Tuesday, 22 October 2013

On constituency projects - GUARDIAN





NDUME-SENATORAS Nigerians bemoan the level of corruption in governments’ finances, it is pertinent to admit that the so-called constituency projects are some of those practices that breed corruption, expand the avenues of waste and must be stopped immediately.
  Mohammed Alli Ndume, Chairman of the Senate Committee on Millennium Development Goals (MDGs), reignited concerns over this the other day when he said that the National Assembly had budgeted N900 billion for constituency projects since 2004. The submission points up this dimension of government expenditure and a possible bleeding of the national economy. For, despite the huge sum budgeted for constituency projects, there is really little or nothing concrete to justify the financial outlay except perhaps huge billboards announcing some inconsequential deeds by some legislators.
  It would be recalled that the constituency project as an idea was initiated by the President Olusegun Obasanjo administration in its first tenure and had been appropriated as an Executive Act Special Intervention Fund. The amount, put in the region of N100 billion per annum, was ostensibly meant to foster a healthy inter-government relationship between the Executive and Legislature as well as assist in providing basic infrastructure in various constituencies of the elected members of the National Assembly. Constituency projects may include roads, water, schools and scholarship schemes, health centres, meeting halls, amongst others. Yet, these are social needs that government routinely budgets for at the federal, state and local government levels.
  Besides, other reasons have been given to justify the constituency project and the need for its formalisation through an Act of the National Assembly. One is that the level of public consciousness is such that the electorate expect their representatives to bring some facilities home as democracy dividends. As a result, it is not a bad idea to grant elected members of the National Assembly that opportunity to contribute to grassroots development.
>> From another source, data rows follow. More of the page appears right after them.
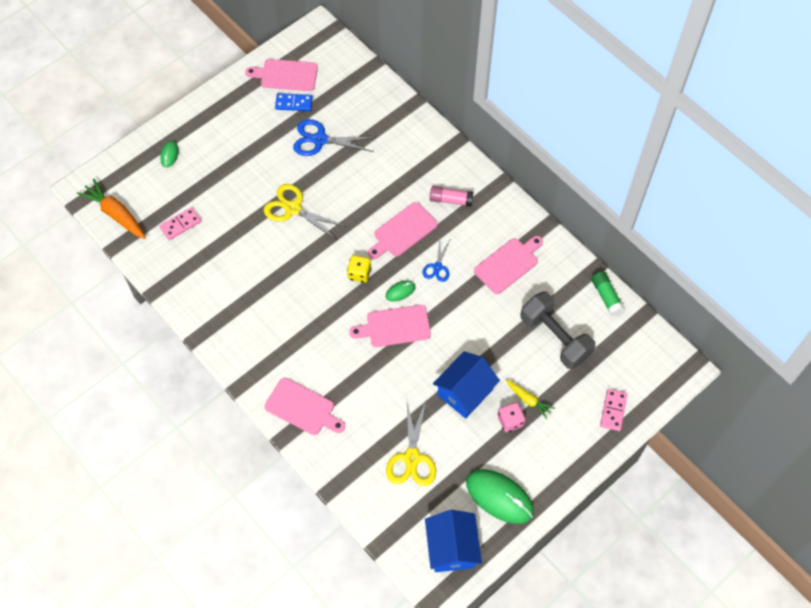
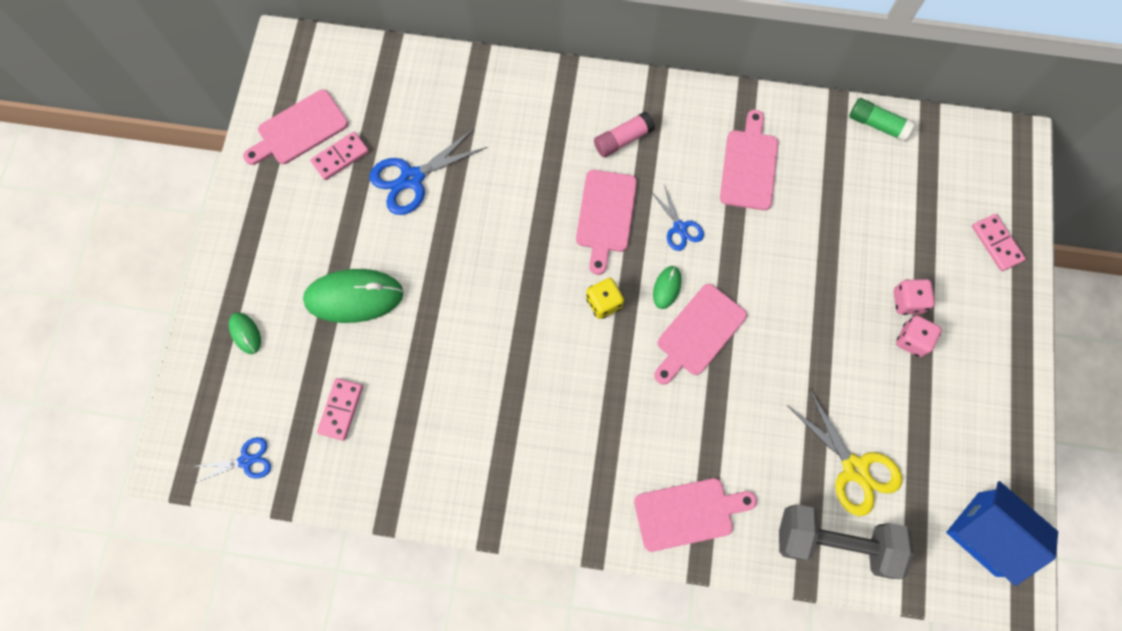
camera: 40 degrees left, 10 degrees up
(116, 214) = (246, 460): orange carrot -> blue scissors
(293, 209) = (457, 285): yellow scissors -> none
(294, 103) = (340, 157): blue domino -> pink domino
(465, 392) = (838, 347): blue house -> none
(499, 497) = (979, 434): green mouse -> green mouse (354, 297)
(528, 400) = (907, 301): yellow carrot -> pink dice
(555, 337) = (869, 210): grey dumbbell -> grey dumbbell (835, 542)

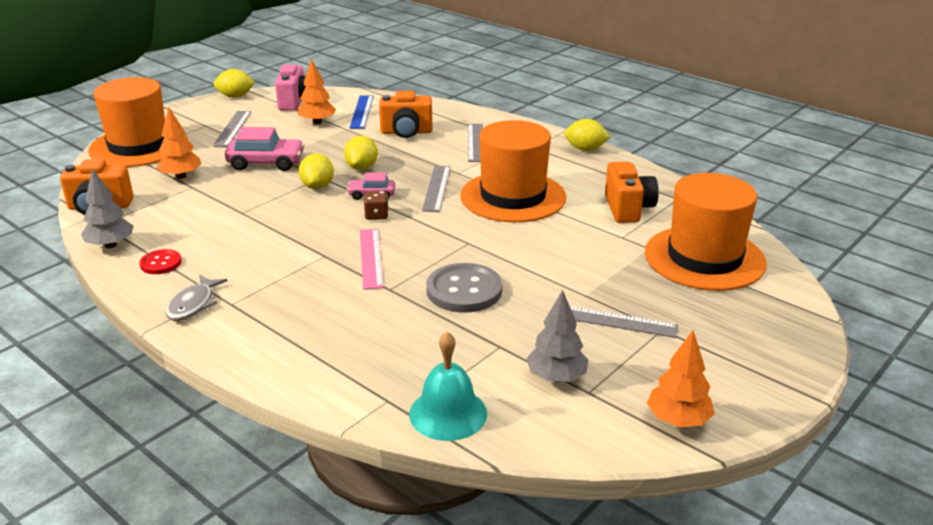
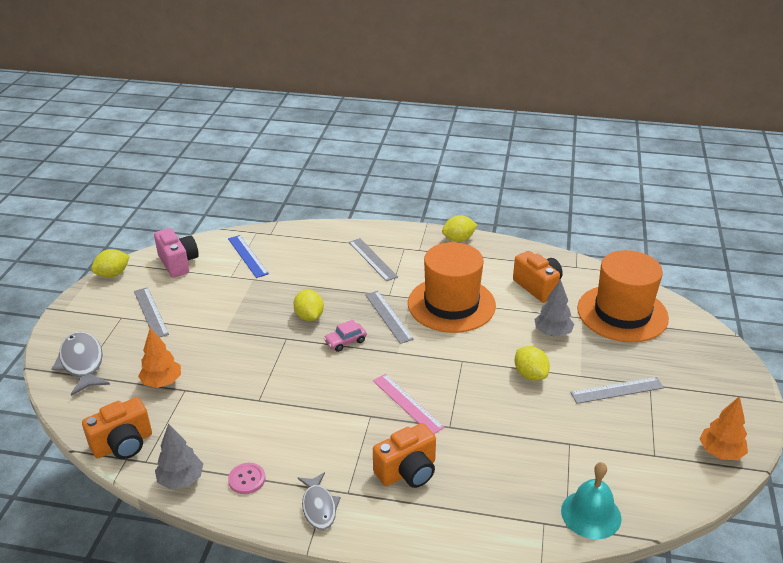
camera: 30 degrees left, 5 degrees up
(139, 146) = (82, 363): orange hat -> grey fish
(161, 263) = (247, 479): red button -> pink button
(266, 163) = (223, 340): pink car -> none
(317, 122) = (221, 280): orange tree -> none
(317, 186) = (293, 349): yellow lemon -> yellow lemon (530, 375)
(376, 215) = (370, 361): brown dice -> none
(406, 132) = (308, 266): orange camera -> orange camera (407, 471)
(464, 290) = (501, 405): grey button -> none
(556, 377) = (626, 453): grey tree -> grey tree (552, 333)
Secondly, that the money is not directly disbursed to the lawmakers as it is domiciled in the Central Bank of Nigeria and its use is contingent upon approval by the Ministry of Finance and the Ministry of Special Duties and Inter-Governmental Affairs which vet implementation before payments are made to the various contractors. But in a peculiarly Nigerian style, it is now riddled with corruption.
   Those who have seen the abuse of the idea, are justified in seeing the lawmakers as being aggrandized by constituency projects. The argument that it is an aberration as the constitution is clear about the duty of the elected members of the National Assembly which is essentially to make laws for the good governance of the country as well as perform oversight functions over the executive organ of government is incontrovertible. Thus, implementing constituency projects no matter the finesse is tantamount to usurpation of the executive functions of government including the functions of local governments set up to advance development at the local level.  It is to be noted that the alleged unfettered freedom of the lawmakers to choose contractors to implement the projects and the subversion of the Public Procurement Act purge the process of whatever accountability measures that are administered by the ministries. It is for this reason that constituency projects are regarded as free money for the legislators.
   The conduct of public affairs calls for horizontal accountability, the capacity to check the illegality of other state institutions in situations of encroachment and corruption. Needless to say that constituency projects are an encroachment on the functions of the executive in the federal, state and local governments. Expenditure on them in an environment that is rife with corruption is mainly an expansion of corruption avenues for both the lawmakers and the executive arm and therefore should be discontinued.
  Constituency projects were also a product of political pragmatism  on the part of the executive to court the loyalty of the lawmakers and whittle down their oversight and meddlesomeness in the activities of the executive at the centre. This has also been replicated at the state level in the country at an alarming rate. It corrupts and compromises the entire democratic structure and culture. In fact, the state legislatures function at the pleasure of the governors whose activities they merely rubber-stamp. Indeed, the lawmakers are yet to prove their mettle in the performance of their statutory function of lawmaking. Significant bills are not fast-tracked. For example, the Petroleum Industry Bill (PIB) has been handled tardily. The overlap of function that constituency projects entail impinges on the jurisdictions of institutions of the state and government’s structure conceived of as a three-tier entity. Since corruption is endemic in Nigeria, it is the duty of all who wish the country well to plug the leakage in the system. Budgeting for constituency projects amounts to creating a cesspit of corruption and, therefore, should be scrapped.
   Above all, the entire legislative architecture needs to be reviewed. Nigerian lawmakers sit for not more than 181 days in a year and lean heavily on the national purse, a fact that has made contest for seats in the bi-cameral legislature a do-or-die affair, attracting the most unsuitable persons to the hallowed chambers.
  As this newspaper first advocated, there is a compelling need to restructure the legislature and make legislators work part-time. The incumbent lawmakers should therefore not be further aggrandized by some nondescript constituency projects.
  The way the National Assembly and even state assemblies have fared since the inception of this republic has been most unedifying. Members can do better. And they can do without such further distractions as constituency projects.